- [EXERCISE PROMPT]:
How many lines of the records below contain the string "JSON"? Reply with the number alone.

# START OF SUPPLIED MATERIAL

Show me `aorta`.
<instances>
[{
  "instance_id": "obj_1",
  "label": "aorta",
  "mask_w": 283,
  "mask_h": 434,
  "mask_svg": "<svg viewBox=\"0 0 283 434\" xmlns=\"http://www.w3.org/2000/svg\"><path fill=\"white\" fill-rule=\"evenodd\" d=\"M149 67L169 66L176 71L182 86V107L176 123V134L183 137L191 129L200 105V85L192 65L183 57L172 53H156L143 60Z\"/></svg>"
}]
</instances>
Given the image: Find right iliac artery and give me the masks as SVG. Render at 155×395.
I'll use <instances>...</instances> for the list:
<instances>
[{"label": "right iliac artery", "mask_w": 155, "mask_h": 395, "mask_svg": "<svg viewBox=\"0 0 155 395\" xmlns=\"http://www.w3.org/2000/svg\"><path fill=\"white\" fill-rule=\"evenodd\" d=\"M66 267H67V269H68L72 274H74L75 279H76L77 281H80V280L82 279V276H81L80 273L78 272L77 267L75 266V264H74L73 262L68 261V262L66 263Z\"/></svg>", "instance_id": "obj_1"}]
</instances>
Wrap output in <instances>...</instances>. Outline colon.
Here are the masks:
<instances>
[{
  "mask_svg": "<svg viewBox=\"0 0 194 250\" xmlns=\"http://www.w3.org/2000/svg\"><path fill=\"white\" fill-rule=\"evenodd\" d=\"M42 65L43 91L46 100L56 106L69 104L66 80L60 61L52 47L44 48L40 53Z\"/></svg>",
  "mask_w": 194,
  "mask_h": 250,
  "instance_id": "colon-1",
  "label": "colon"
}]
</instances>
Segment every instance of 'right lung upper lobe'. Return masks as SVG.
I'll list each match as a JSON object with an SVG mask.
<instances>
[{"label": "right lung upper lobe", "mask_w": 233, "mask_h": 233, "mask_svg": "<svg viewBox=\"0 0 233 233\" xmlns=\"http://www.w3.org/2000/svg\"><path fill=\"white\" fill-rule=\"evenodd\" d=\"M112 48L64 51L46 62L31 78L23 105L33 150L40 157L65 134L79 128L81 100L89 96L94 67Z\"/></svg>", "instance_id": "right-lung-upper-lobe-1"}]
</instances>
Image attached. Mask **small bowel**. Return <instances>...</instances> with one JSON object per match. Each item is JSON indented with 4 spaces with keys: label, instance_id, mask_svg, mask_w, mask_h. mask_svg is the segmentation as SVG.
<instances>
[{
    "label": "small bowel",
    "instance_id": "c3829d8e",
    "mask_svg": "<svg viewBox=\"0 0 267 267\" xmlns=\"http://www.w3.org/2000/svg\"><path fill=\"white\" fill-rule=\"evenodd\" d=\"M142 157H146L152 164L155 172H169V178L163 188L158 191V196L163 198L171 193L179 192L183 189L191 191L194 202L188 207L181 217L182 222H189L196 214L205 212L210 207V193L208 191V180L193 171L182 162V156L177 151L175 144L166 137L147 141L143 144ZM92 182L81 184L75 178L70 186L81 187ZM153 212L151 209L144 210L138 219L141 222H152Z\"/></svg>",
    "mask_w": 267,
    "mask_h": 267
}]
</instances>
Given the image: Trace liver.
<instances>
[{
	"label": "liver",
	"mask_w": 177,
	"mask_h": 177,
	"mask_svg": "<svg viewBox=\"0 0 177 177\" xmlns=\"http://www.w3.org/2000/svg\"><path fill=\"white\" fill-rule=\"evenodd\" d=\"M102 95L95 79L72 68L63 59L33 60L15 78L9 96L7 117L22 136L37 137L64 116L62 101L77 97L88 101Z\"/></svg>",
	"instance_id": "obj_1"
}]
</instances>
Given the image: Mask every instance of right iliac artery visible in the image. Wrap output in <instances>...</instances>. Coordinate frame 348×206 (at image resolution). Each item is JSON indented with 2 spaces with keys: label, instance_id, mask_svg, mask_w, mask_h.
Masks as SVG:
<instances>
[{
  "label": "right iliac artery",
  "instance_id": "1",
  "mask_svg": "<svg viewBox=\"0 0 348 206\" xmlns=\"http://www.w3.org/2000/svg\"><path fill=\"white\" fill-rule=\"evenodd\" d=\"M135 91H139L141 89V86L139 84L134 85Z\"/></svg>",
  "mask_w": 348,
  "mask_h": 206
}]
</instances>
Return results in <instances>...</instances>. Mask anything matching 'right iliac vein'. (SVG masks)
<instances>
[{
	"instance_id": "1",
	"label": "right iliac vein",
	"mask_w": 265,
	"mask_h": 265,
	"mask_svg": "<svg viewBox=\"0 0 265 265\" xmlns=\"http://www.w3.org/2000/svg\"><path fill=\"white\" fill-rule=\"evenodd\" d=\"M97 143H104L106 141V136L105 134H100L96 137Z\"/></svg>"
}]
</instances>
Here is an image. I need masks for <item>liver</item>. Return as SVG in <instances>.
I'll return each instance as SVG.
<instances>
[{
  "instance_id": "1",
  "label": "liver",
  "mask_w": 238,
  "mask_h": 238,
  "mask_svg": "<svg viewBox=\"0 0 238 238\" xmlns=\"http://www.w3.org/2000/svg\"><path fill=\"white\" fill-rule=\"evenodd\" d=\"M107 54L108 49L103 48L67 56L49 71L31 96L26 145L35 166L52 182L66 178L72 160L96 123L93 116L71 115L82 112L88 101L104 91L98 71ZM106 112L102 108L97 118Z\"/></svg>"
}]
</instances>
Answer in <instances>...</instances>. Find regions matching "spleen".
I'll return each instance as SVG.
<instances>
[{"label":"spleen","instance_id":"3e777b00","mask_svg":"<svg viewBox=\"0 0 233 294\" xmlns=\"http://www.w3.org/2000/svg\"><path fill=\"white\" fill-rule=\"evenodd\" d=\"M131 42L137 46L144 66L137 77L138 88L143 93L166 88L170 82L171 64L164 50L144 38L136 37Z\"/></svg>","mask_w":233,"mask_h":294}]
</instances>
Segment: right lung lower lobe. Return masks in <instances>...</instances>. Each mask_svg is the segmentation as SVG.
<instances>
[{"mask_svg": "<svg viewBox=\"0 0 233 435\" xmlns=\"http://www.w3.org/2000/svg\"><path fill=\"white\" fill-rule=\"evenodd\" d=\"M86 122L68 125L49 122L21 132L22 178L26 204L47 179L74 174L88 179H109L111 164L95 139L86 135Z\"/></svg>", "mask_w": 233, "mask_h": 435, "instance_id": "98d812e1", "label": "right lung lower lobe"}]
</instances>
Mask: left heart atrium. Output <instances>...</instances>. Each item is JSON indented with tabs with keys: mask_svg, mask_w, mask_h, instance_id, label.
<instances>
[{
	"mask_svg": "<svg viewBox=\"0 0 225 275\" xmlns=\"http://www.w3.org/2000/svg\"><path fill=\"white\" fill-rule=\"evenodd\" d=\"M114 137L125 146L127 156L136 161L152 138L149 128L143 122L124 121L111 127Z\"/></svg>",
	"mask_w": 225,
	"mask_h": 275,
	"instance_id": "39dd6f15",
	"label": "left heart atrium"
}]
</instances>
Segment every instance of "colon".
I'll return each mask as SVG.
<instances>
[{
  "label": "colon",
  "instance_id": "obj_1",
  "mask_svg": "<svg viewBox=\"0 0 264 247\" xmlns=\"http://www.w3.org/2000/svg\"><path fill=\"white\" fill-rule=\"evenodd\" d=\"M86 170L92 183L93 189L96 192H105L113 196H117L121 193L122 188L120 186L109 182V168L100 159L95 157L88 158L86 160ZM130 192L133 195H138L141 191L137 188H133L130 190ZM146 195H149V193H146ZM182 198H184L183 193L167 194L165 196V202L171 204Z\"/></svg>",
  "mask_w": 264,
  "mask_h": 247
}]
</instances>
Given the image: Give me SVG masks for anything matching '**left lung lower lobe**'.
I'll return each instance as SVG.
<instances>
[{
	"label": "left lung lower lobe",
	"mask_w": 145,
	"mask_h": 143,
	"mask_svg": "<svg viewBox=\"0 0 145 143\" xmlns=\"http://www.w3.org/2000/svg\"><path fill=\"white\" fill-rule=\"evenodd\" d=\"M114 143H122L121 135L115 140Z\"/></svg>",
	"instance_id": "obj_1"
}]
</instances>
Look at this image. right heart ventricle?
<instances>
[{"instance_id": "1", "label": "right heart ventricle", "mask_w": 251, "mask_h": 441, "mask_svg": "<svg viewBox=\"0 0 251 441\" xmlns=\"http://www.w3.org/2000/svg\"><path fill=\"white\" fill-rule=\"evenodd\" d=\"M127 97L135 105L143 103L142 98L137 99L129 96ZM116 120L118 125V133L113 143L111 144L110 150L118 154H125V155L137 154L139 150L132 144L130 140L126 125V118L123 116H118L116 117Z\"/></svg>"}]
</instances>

# END OF SUPPLIED MATERIAL

- [OUTPUT FOR THIS EXERCISE]:
4